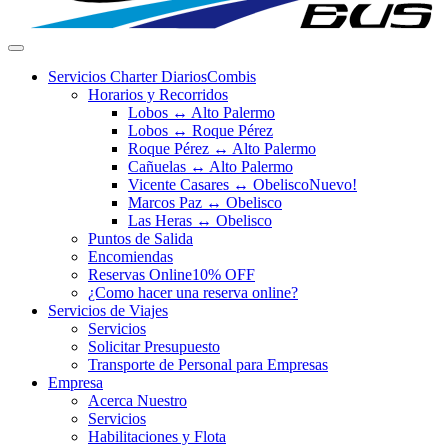
Servicios Charter Diarios
Combis
Horarios y Recorridos
Lobos ↔ Alto Palermo
Lobos ↔ Roque Pérez
Roque Pérez ↔ Alto Palermo
Cañuelas ↔ Alto Palermo
Vicente Casares ↔ Obelisco
Nuevo!
Marcos Paz ↔ Obelisco
Las Heras ↔ Obelisco
Puntos de Salida
Encomiendas
Reservas Online
10% OFF
¿Como hacer una reserva online?
Servicios de Viajes
Servicios
Solicitar Presupuesto
Transporte de Personal para Empresas
Empresa
Acerca Nuestro
Servicios
Habilitaciones y Flota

■ TO DO
Reproduce the text of every row above line for line, without any change, and leave the pictures out.

■ SOLUTION TO THE PROBLEM
Servicios Charter Diarios
Combis
Horarios y Recorridos
Lobos ↔ Alto Palermo
Lobos ↔ Roque Pérez
Roque Pérez ↔ Alto Palermo
Cañuelas ↔ Alto Palermo
Vicente Casares ↔ Obelisco
Nuevo!
Marcos Paz ↔ Obelisco
Las Heras ↔ Obelisco
Puntos de Salida
Encomiendas
Reservas Online
10% OFF
¿Como hacer una reserva online?
Servicios de Viajes
Servicios
Solicitar Presupuesto
Transporte de Personal para Empresas
Empresa
Acerca Nuestro
Servicios
Habilitaciones y Flota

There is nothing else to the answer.